2.3. Das verfassungsgesetzlich gewährleistete Recht auf Freiheit der Erwerbsbetätigung wird nach der ständigen Rechtsprechung des Verfassungsgerichtshofes durch einen Bescheid verletzt, wenn dieser einem Staatsbürger den Antritt oder die Ausübung einer bestimmten Erwerbsbetätigung untersagt, ohne dass ein Gesetz die Behörde zu einem solchen die Erwerbstätigkeit einschränkenden Bescheid ermächtigt, oder wenn die Rechtsvorschrift, auf die sich der Bescheid stützt, verfassungswidrig oder gesetzwidrig ist, oder wenn die Behörde bei der Erlassung des Bescheides ein verfassungsmäßiges Gesetz oder eine gesetzmäßige Verordnung in denkunmöglicher Weise angewendet hat (zB VfSlg. 10.413/1985, 14.470/1997, 15.449/1999, 17.980/2006; vgl. auch VfSlg. 15.431/1999).
2.3.1. Wie bereits unter Punkt III.1.2. ausgeführt, bestehen keine verfassungsrechtlichen Bedenken gegen §2 RAO. Die belangte Behörde hat dieser Bestimmung auch weder einen verfassungswidrigen Inhalt unterstellt noch das Gesetz in denkunmöglicher Weise angewendet. Der Beschwerdeführer ist durch den angefochtenen Bescheid nicht in seinem verfassungsgesetzlich gewährleisteten Recht auf Freiheit der Erwerbsbetätigung verletzt worden.
2.4. Schließlich ist auch aus dem Beschwerdevorbringen, die für die Zulassung zur Rechtsanwaltsprüfung zuständige Behörde habe in vergleichbaren Fällen anders entschieden, für den Standpunkt des Beschwerdeführers nichts zu gewinnen (vgl. zB VfSlg. 6992/1973, 7962/1976, 9110/1979, 9169/1981, 9604/1983, 10.339/1985, 10.340/1985, 11.512/1987, 11.949/1989, 12.518/1990, 18.921/2009).
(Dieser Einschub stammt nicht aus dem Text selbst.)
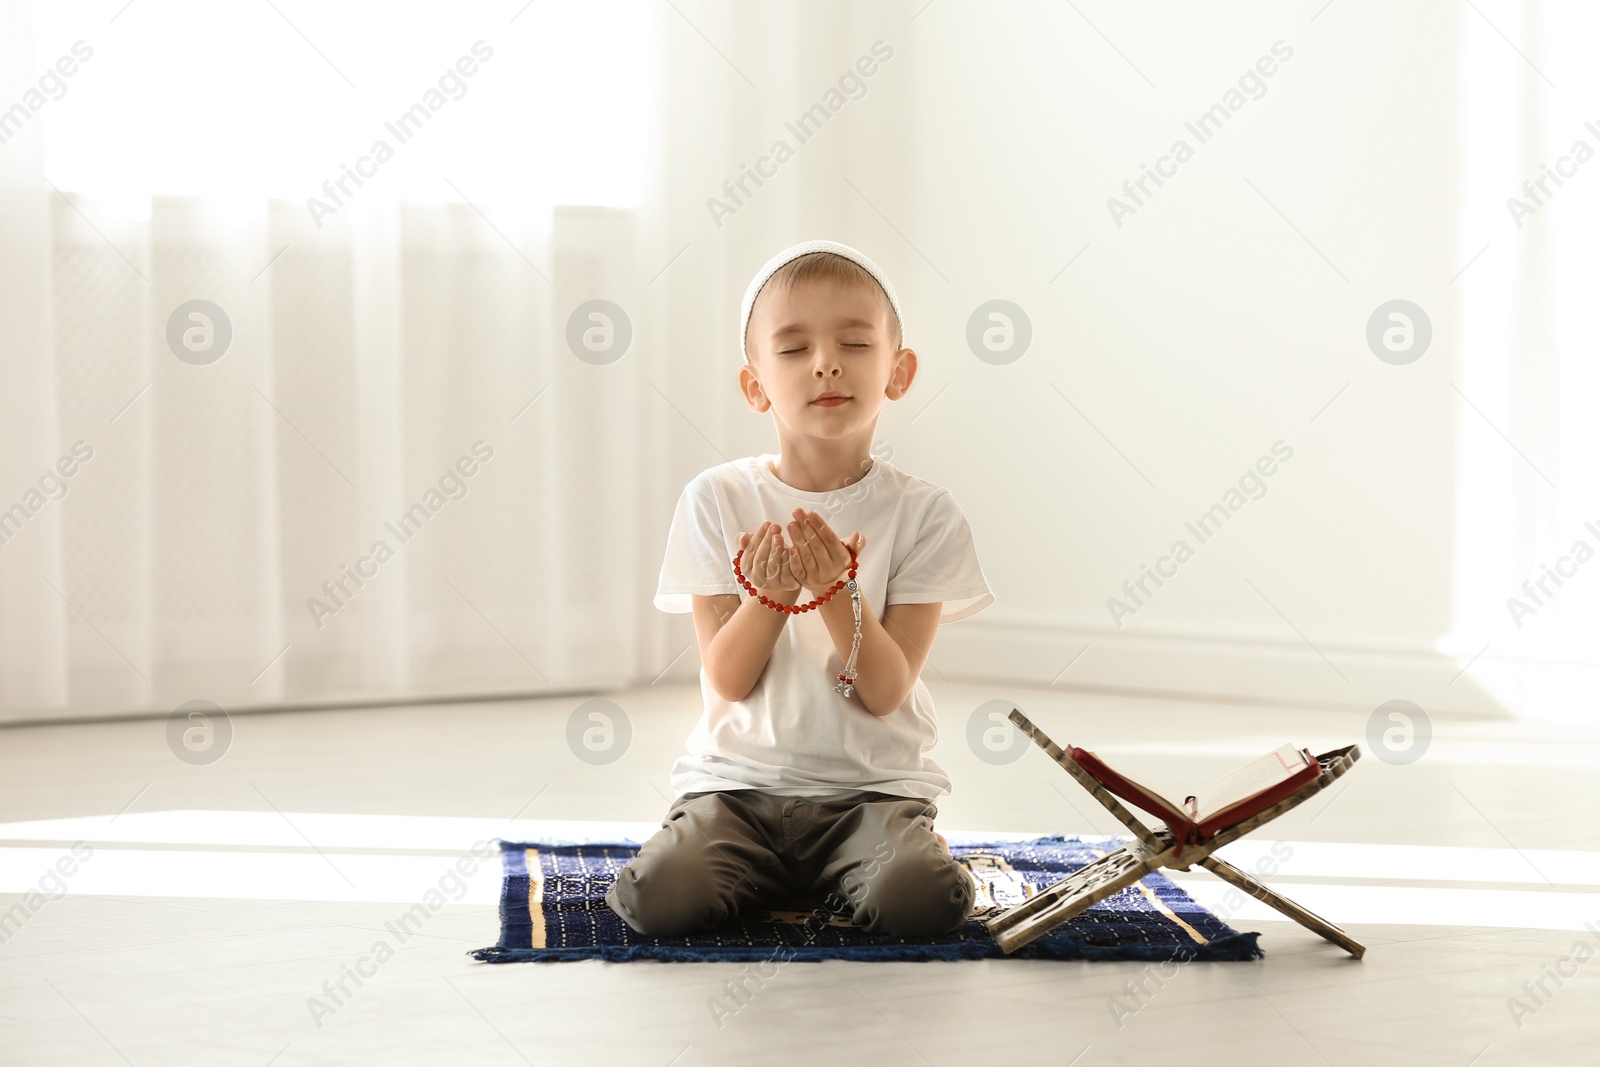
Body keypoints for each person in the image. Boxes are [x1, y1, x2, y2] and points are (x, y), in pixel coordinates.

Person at [605, 240, 996, 939]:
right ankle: (753, 866)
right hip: (736, 792)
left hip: (870, 795)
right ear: (754, 384)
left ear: (899, 371)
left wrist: (836, 590)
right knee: (657, 901)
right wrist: (770, 598)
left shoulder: (925, 513)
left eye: (854, 341)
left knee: (920, 904)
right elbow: (728, 678)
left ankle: (881, 858)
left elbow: (882, 690)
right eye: (792, 349)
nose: (826, 362)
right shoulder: (716, 499)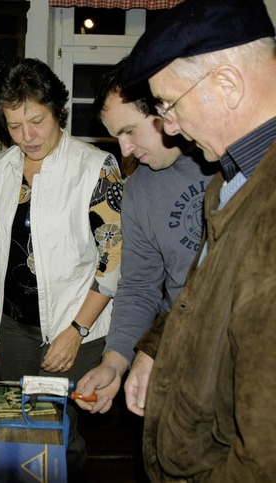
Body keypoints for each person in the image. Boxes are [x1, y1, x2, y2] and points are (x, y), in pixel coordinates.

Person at [120, 0, 276, 479]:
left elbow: (263, 456)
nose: (168, 126)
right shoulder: (229, 181)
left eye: (168, 104)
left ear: (226, 85)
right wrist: (154, 348)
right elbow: (204, 299)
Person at [0, 57, 123, 480]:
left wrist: (75, 332)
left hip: (75, 327)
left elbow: (111, 263)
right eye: (15, 126)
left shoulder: (96, 167)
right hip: (15, 329)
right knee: (19, 426)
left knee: (61, 430)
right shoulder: (0, 167)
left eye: (37, 121)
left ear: (58, 109)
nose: (28, 136)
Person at [75, 59, 218, 414]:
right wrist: (115, 360)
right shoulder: (138, 190)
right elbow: (139, 287)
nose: (124, 150)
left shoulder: (230, 161)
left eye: (130, 131)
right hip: (177, 357)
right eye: (115, 136)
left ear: (163, 109)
2.5. Es ist auch nicht hervorgekommen, dass der Beschwerdeführer in einem anderen, von ihm nicht geltend gemachten verfassungsgesetzlich gewährleisteten Recht verletzt worden ist.
Der Beschwerdeführer wurde daher durch den angefochtenen Bescheid nicht in verfassungsgesetzlich gewährleisteten Rechten verletzt.
3. Die Beschwerde war daher als unbegründet abzuweisen.
4. Ob der angefochtene Bescheid in jeder Hinsicht dem Gesetz entspricht, ist vom Verfassungsgerichtshof nicht zu prüfen, und zwar auch dann nicht, wenn sich die Beschwerde - wie im vorliegenden Fall - gegen die Entscheidung einer Kollegialbehörde nach Art133 Z4 B-VG richtet, die beim Verwaltungsgerichtshof nicht bekämpft werden kann (vgl. zB VfSlg. 10.659/1985, 12.915/1991, 14.408/1996, 16.570/2002 und 16.795/2003).
5. Diese Entscheidung konnte gemäß §19 Abs4 erster Satz VfGG ohne mündliche Verhandlung in nichtöffentlicher Sitzung getroffen werden.